(Records from a data source)

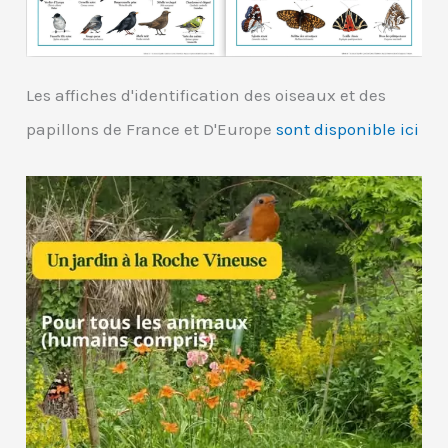
Les affiches d'identification des oiseaux et des
papillons de France et D'Europe
sont disponible ici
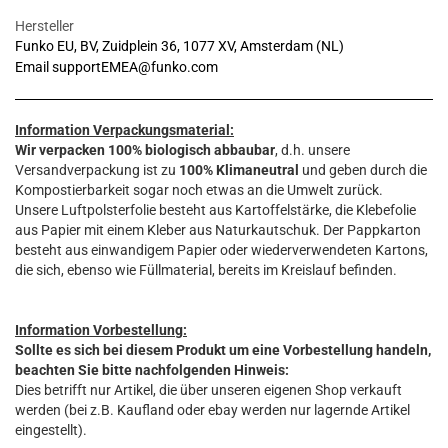
Hersteller
Funko EU, BV, Zuidplein 36, 1077 XV, Amsterdam (NL)
Email supportEMEA@funko.com
Information Verpackungsmaterial:
Wir verpacken 100% biologisch abbaubar
, d.h. unsere
Versandverpackung ist zu
100% Klimaneutral
und geben durch die
Kompostierbarkeit sogar noch etwas an die Umwelt zurück.
Unsere Luftpolsterfolie besteht aus Kartoffelstärke, die Klebefolie
aus Papier mit einem Kleber aus Naturkautschuk. Der Pappkarton
besteht aus einwandigem Papier oder wiederverwendeten Kartons,
die sich, ebenso wie Füllmaterial, bereits im Kreislauf befinden.
Information Vorbestellung:
Sollte es sich bei diesem Produkt um eine Vorbestellung handeln,
beachten Sie bitte nachfolgenden Hinweis:
Dies betrifft nur Artikel, die über unseren eigenen Shop verkauft
werden (bei z.B. Kaufland oder ebay werden nur lagernde Artikel
eingestellt).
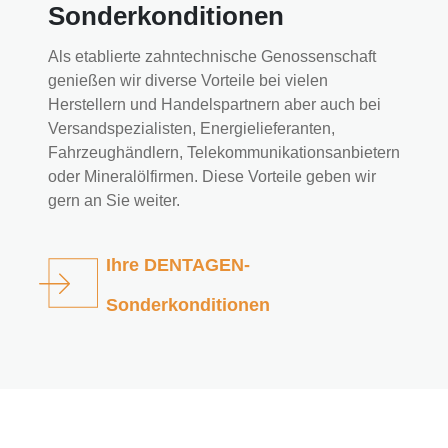
Sonderkonditionen
Als etablierte zahntechnische Genossenschaft
genießen wir diverse Vorteile bei vielen
Herstellern und Handelspartnern aber auch bei
Versandspezialisten, Energielieferanten,
Fahrzeughändlern, Telekommunikationsanbietern
oder Mineralölfirmen. Diese Vorteile geben wir
gern an Sie weiter.
Ihre DENTAGEN-
Sonderkonditionen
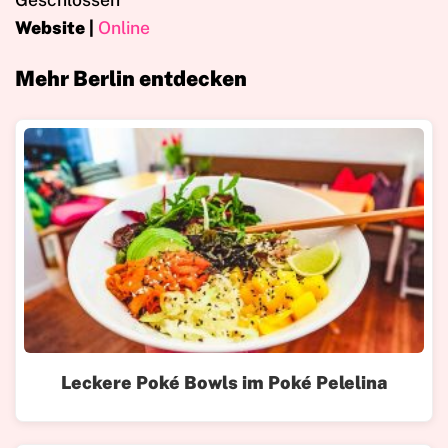
Website |
Online
Mehr Berlin entdecken
Leckere Poké Bowls im Poké Pelelina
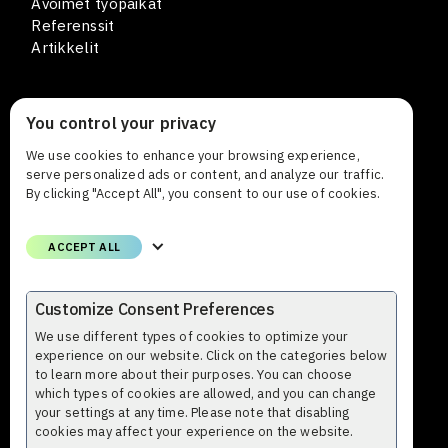
Avoimet työpaikat
Referenssit
Artikkelit
You control your privacy
YHTEYSTIEDOT
We use cookies to enhance your browsing experience,
Lars Sonckin kaari 12
serve personalized ads or content, and analyze our traffic.
FI-02600 Espoo Suomi
By clicking "Accept All", you consent to our use of cookies.
Puhelin
ACCEPT ALL
+358 (0)9 8559 8000
Email
Customize Consent Preferences
etunimi.sukunimi@profium.com
We use different types of cookies to optimize your
experience on our website. Click on the categories below
to learn more about their purposes. You can choose
which types of cookies are allowed, and you can change
your settings at any time. Please note that disabling
cookies may affect your experience on the website.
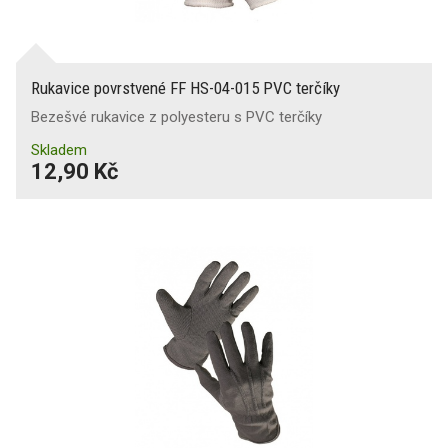
Rukavice povrstvené FF HS-04-015 PVC terčíky
Bezešvé rukavice z polyesteru s PVC terčíky
Skladem
12,90 Kč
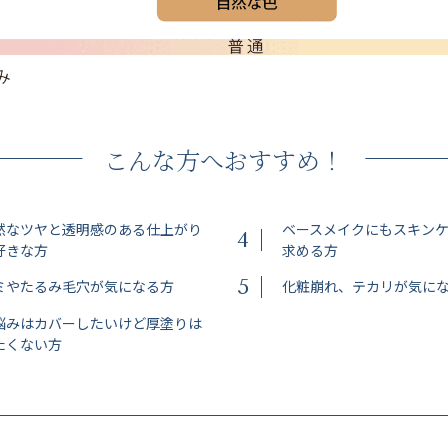
こんな方へおすすめ！
然なツヤと透明感のある仕上がり
ベースメイクにもスキン
4
好きな方
求める方
5
ミやたるみ毛穴が気になる方
化粧崩れ、テカリが気に
悩みはカバーしたいけど厚塗りは
たくない方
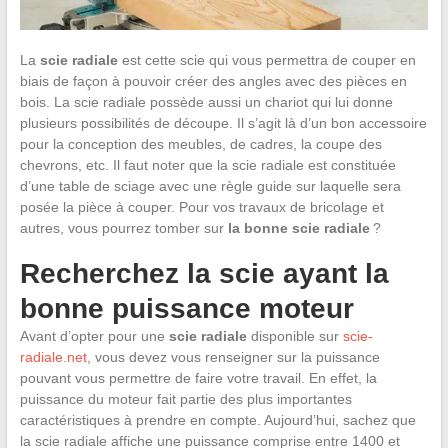
La
scie radiale
est cette scie qui vous permettra de couper en
biais de façon à pouvoir créer des angles avec des pièces en
bois. La scie radiale possède aussi un chariot qui lui donne
plusieurs possibilités de découpe. Il s’agit là d’un bon accessoire
pour la conception des meubles, de cadres, la coupe des
chevrons, etc. Il faut noter que la scie radiale est constituée
d’une table de sciage avec une règle guide sur laquelle sera
posée la pièce à couper. Pour vos travaux de bricolage et
autres, vous pourrez tomber sur
la bonne scie radiale
?
Recherchez la scie ayant la
bonne puissance moteur
Avant d’opter pour une
scie radiale
disponible sur
scie-
radiale.net
, vous devez vous renseigner sur la puissance
pouvant vous permettre de faire votre travail. En effet, la
puissance du moteur fait partie des plus importantes
caractéristiques à prendre en compte. Aujourd’hui, sachez que
la scie radiale affiche une puissance comprise entre 1400 et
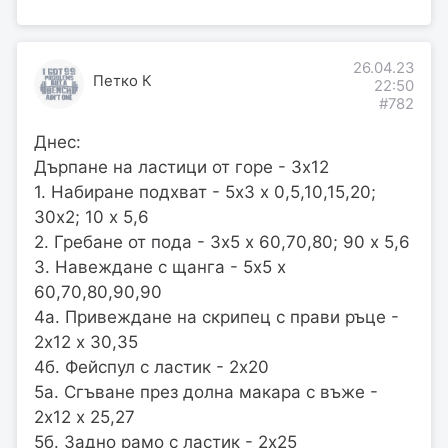
26.04.23
Петко К
22:50
#782
Днес:
Дърпане на ластици от горе - 3х12
1. Набиране подхват - 5х3 х 0,5,10,15,20;
30х2; 10 х 5,6
2. Гребане от пода - 3х5 х 60,70,80; 90 х 5,6
3. Навеждане с щанга - 5х5 х
60,70,80,90,90
4а. Привеждане на скрипец с прави ръце -
2х12 х 30,35
4б. Фейспул с ластик - 2х20
5а. Сгъване през долна макара с въже -
2х12 х 25,27
5б. Задно рамо с ластик - 2х25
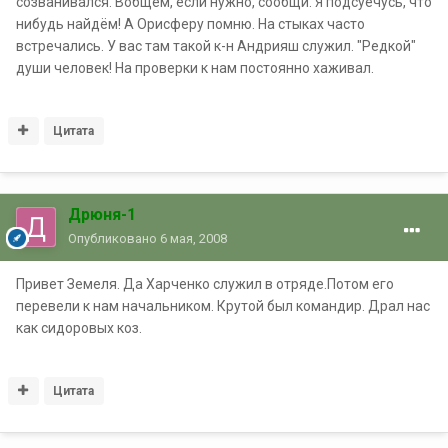
созванивался. Вобщем, если нужно, сообщи. Я подсуечусь, что
нибудь найдём! А Орисферу помню. На стыках часто
встречались. У вас там такой к-н Андрияш служил. "Редкой"
души человек! На проверки к нам постоянно хаживал.
Цитата
Дрюня-1
Опубликовано
6 мая, 2008
Привет Земеля. Да Харченко служил в отряде.Потом его
перевели к нам начальником. Крутой был командир. Драл нас
как сидоровых коз.
Цитата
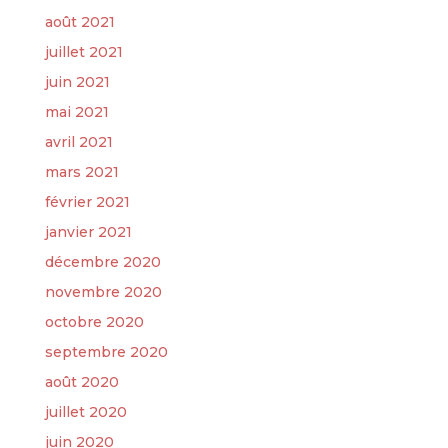
août 2021
juillet 2021
juin 2021
mai 2021
avril 2021
mars 2021
février 2021
janvier 2021
décembre 2020
novembre 2020
octobre 2020
septembre 2020
août 2020
juillet 2020
juin 2020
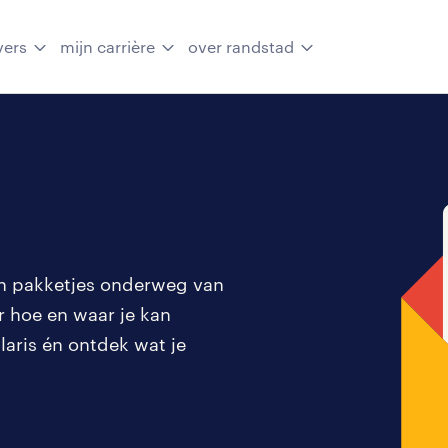
vers
mijn carrière
over randstad
 en pakketjes onderweg van
r hoe en waar je kan
laris én ontdek wat je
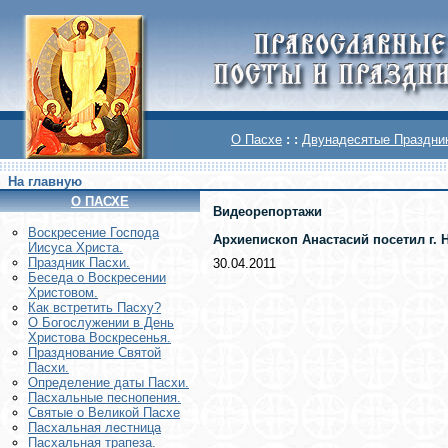
О Пасхе
: :
Двунадесятые Праздни
На главную
О ПАСХЕ
Видеорепортажи
Воскреcение Господа
Архиепископ Анастасий посетил г.
Иисуса Христа.
Праздник Пасхи.
30.04.2011
Беседа о Воскресении
Христовом.
Как встретить Пасху?
О Богослужении в День
Христова Воскресенья.
Празднование Святой
Пасхи.
Определение даты Пасхи.
Пасхальные песнопения.
Святые о Великой Пасхе
Пасхальная лестница
Пасхальная трапеза.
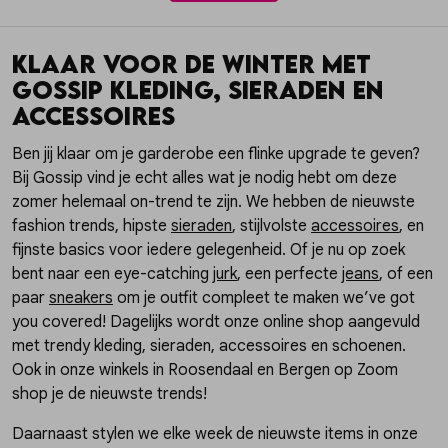
KLAAR VOOR DE WINTER MET
GOSSIP KLEDING, SIERADEN EN
ACCESSOIRES
Ben jij klaar om je garderobe een flinke upgrade te geven?
Bij Gossip vind je echt alles wat je nodig hebt om deze
zomer helemaal on-trend te zijn. We hebben de nieuwste
fashion trends, hipste
sieraden
, stijlvolste
accessoires
, en
fijnste basics voor iedere gelegenheid. Of je nu op zoek
bent naar een eye-catching
jurk
, een perfecte
jeans
, of een
paar
sneakers
om je outfit compleet te maken we’ve got
you covered! Dagelijks wordt onze online shop aangevuld
met trendy kleding, sieraden, accessoires en schoenen.
Ook in onze winkels in Roosendaal en Bergen op Zoom
shop je de nieuwste trends!
Daarnaast stylen we elke week de nieuwste items in onze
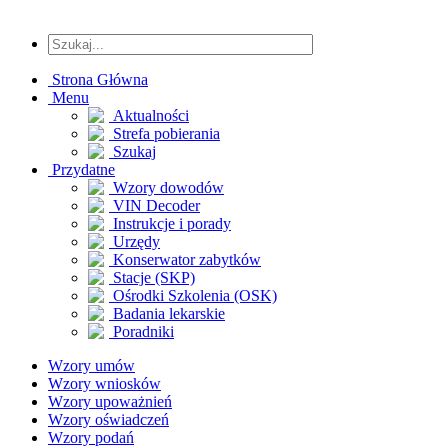
Strona Główna
Menu
Aktualności
Strefa pobierania
Szukaj
Przydatne
Wzory dowodów
VIN Decoder
Instrukcje i porady
Urzędy
Konserwator zabytków
Stacje (SKP)
Ośrodki Szkolenia (OSK)
Badania lekarskie
Poradniki
Wzory umów
Wzory wniosków
Wzory upoważnień
Wzory oświadczeń
Wzory podań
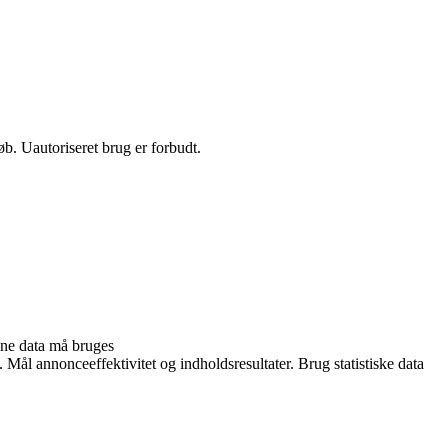
b. Uautoriseret brug er forbudt.
ine data må bruges
 Mål annonceeffektivitet og indholdsresultater. Brug statistiske data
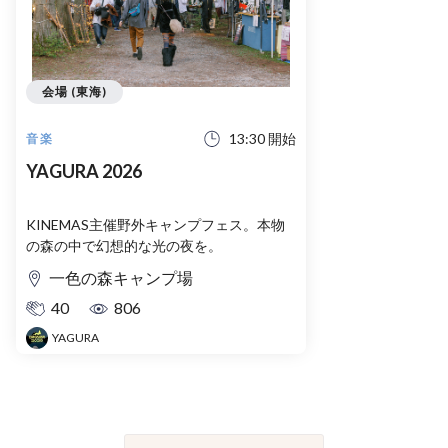
会場 (東海)
13:30 開始
音楽
YAGURA 2026
KINEMAS主催野外キャンプフェス。本物
の森の中で幻想的な光の夜を。
一色の森キャンプ場
40
806
YAGURA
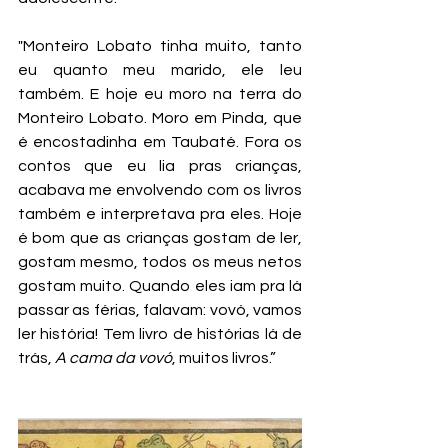
"Monteiro Lobato tinha muito, tanto 
eu quanto meu marido, ele leu 
também. E hoje eu moro na terra do 
Monteiro Lobato. Moro em Pinda, que 
é encostadinha em Taubaté. Fora os 
contos que eu lia pras crianças, 
acabava me envolvendo com os livros 
também e interpretava pra eles. Hoje 
é bom que as crianças gostam de ler, 
gostam mesmo, todos os meus netos 
gostam muito. Quando eles iam pra lá 
passar as férias, falavam: vovó, vamos 
ler história! Tem livro de histórias lá de 
trás, 
A cama da vovó
, muitos livros.”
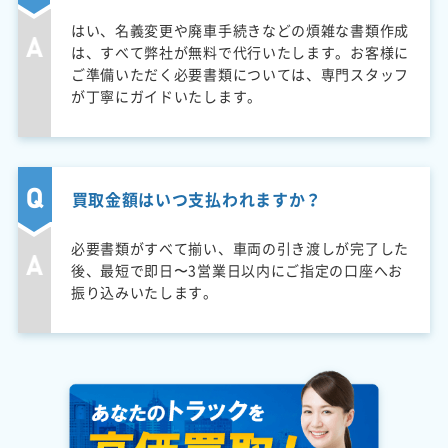
はい、名義変更や廃車手続きなどの煩雑な書類作成
は、すべて弊社が無料で代行いたします。お客様に
ご準備いただく必要書類については、専門スタッフ
が丁寧にガイドいたします。
買取金額はいつ支払われますか？
必要書類がすべて揃い、車両の引き渡しが完了した
後、最短で即日〜3営業日以内にご指定の口座へお
振り込みいたします。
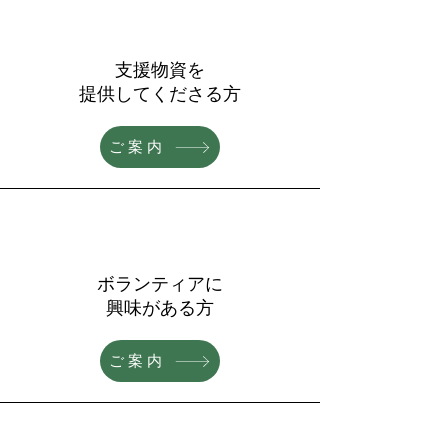
支援物資を
​提供してくださる方
ご案内
ボランティアに
​興味がある方
ご案内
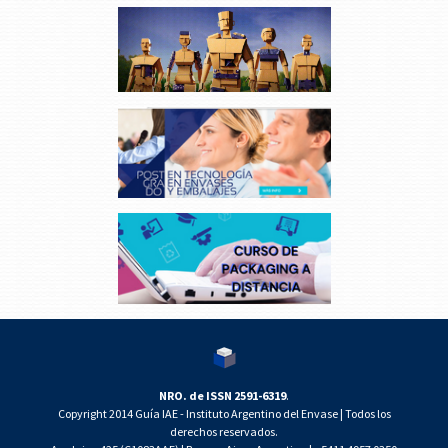
NRO. de ISSN 2591-6319
.
Copyright 2014 Guía IAE - Instituto Argentino del Envase | Todos los
derechos reservados.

**WHAT THE TASK ASKS:**
Output only the lines above from the one containing "sur la puissance" to the one containing "встречались. У вас", both included, exactly as written and with no pictures.

**YOUR SOLUTION:**
, vous devez vous renseigner sur la puissance
pouvant vous permettre de faire votre travail. En effet, la
puissance du moteur fait partie des plus importantes
caractéristiques à prendre en compte. Aujourd’hui, sachez que
la scie radiale affiche une puissance comprise entre 1400 et
26.04.23
Петко К
22:50
#782
Днес:
Дърпане на ластици от горе - 3х12
1. Набиране подхват - 5х3 х 0,5,10,15,20;
30х2; 10 х 5,6
2. Гребане от пода - 3х5 х 60,70,80; 90 х 5,6
3. Навеждане с щанга - 5х5 х
60,70,80,90,90
4а. Привеждане на скрипец с прави ръце -
2х12 х 30,35
4б. Фейспул с ластик - 2х20
5а. Сгъване през долна макара с въже -
2х12 х 25,27
5б. Задно рамо с ластик - 2х25
созванивался. Вобщем, если нужно, сообщи. Я подсуечусь, что
нибудь найдём! А Орисферу помню. На стыках часто
встречались. У вас там такой к-н Андрияш служил. "Редкой"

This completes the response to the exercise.